Project Description

Timing is everything when making stew or soup. “Stage” the veggies according to their individual
needs. Thicker slices require more cooking time. Carrots will usually require 5 minutes more simmering time than potatoes, depending on slicing sizes. Try to slice all items to a comfortable bite size.

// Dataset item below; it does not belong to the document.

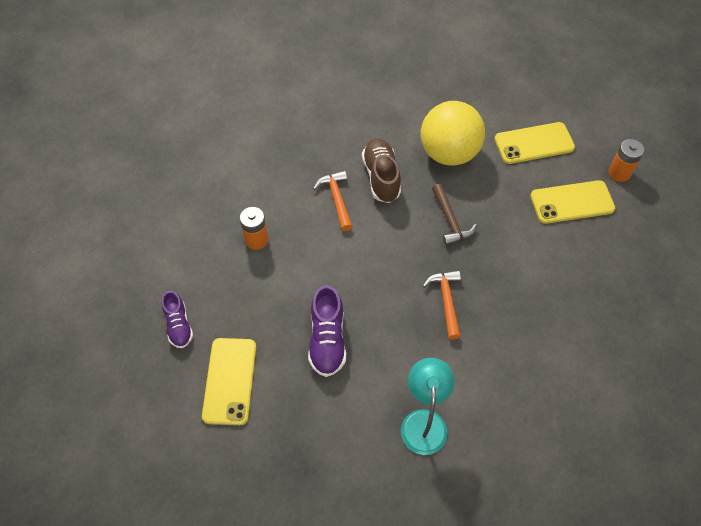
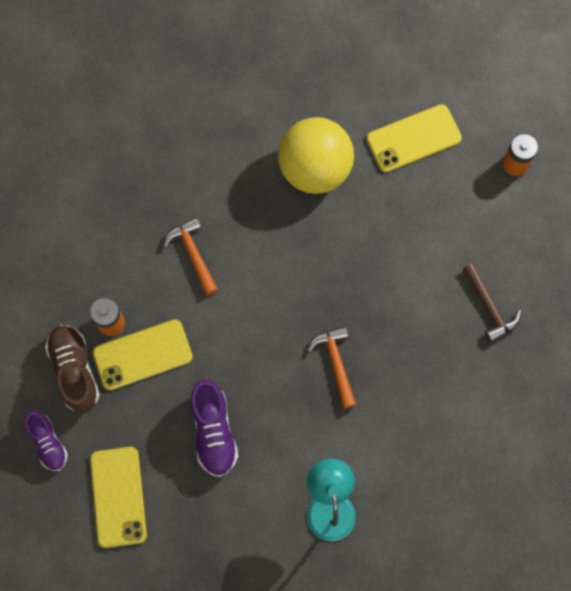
camera: 10 degrees left, 15 degrees up
brown shoe [362,138,401,203] -> brown shoe moved to [45,325,100,413]
brown hammer [432,184,477,246] -> brown hammer moved to [462,263,521,343]
yellow phone [530,180,615,224] -> yellow phone moved to [93,319,193,390]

Morbi vitae purus dictum, ultrices tellus in, gravida lectus.

MAIN INGREDIENT

Grass Fed Angus Chuck

CUISINE

Dinner

DIFFICULITY

Easy / Beginner

Full Recipe Details

This recipe typically produces 3-4 servings.

STARTING GUIDE
  • Cuisine: American

  • Prep Time: 30 mins

  • Cooking Time: 45 mins

  • Total Time: 75 mins

  • Type of Beef Used: Beef Chuck

INGREDIENTS
  • 3 Pounds Grass-fed Angus Beef Chuck, cubed to 1 inch
  • 4 Tbs oil
  • 4 Tablespoons Worchestershire sauce
  • 3 Tablespoons garlic, ground
  • 4 Bay leaves
  • 2 tsp Salt
  • 1 Tsp paprika
  • 1 tsp ground cloves
  • 10-12 fresh or frozen carrots, peeled and sliced 1⁄4 inch thickness
  • 6 potatoes, peeled and cubed into 1-inch pieces (spoon-size)
  • 3 large onion, sliced into 1-2 inch pieces (spoon-size)
  • 1 pound peas, frozen or fresh
  • 2-3 quarts water
  • 4 Tbs cornstarch, blended in 1 cup water until smooth
INSTRUCTIONS
  • In a large stew/soup pot (4 quart or better), pour the oil to coat the bottom of the pot. On medium heat, when the oil is hot, place meat in the pot. Stir the cubes around until all sides are browned. Add the onion pieces, garlic, and Worchester sauce. Blend all together. Add the paprika, salt, cloves. Add 2 quarts of water, place bay leaves in. Simmer for 2 hours. Add carrots and potatoes and simmer until slightly tender. When carrots and potatoes are “just right” done, remove the bay leaves. Still at a simmer, slowly-a little at a time- stir in the pre-mixed cornstarch to thicken the entire batch until desired thickness is achieved. Mix another batch if it’s not thick enough and add as needed. Remember that it will be somewhat thicker after the stew sets for a few minutes, so don’t go too far! We didn’t forget the peas…they go in now, at the end, because they don’t need much cooking time. Remove from heat, put the lid on the pot to keep warm until serving time.
  • Timing is everything when making stew or soup. “Stage” the veggies according to their individual needs. Thicker slices require more cooking time. Carrots will usually require 5 minutes more simmering time than potatoes, depending on slicing sizes. Try to slice all items to a comfortable bite size.
  • Chef’s TIP! “Season the meat, not the sauce!” With any meat recipe, add the spices during the browning stage to best accent the entire creation.
  • IDEA: Don’t want stew? Too much for your gathering? Skip the cornstarch thickener, add more water, and you’ve got soup! Freeze half the recipe as soup for later and thicken the rest for stew tonight.
NOTES

For best results use high quality grass fed beef.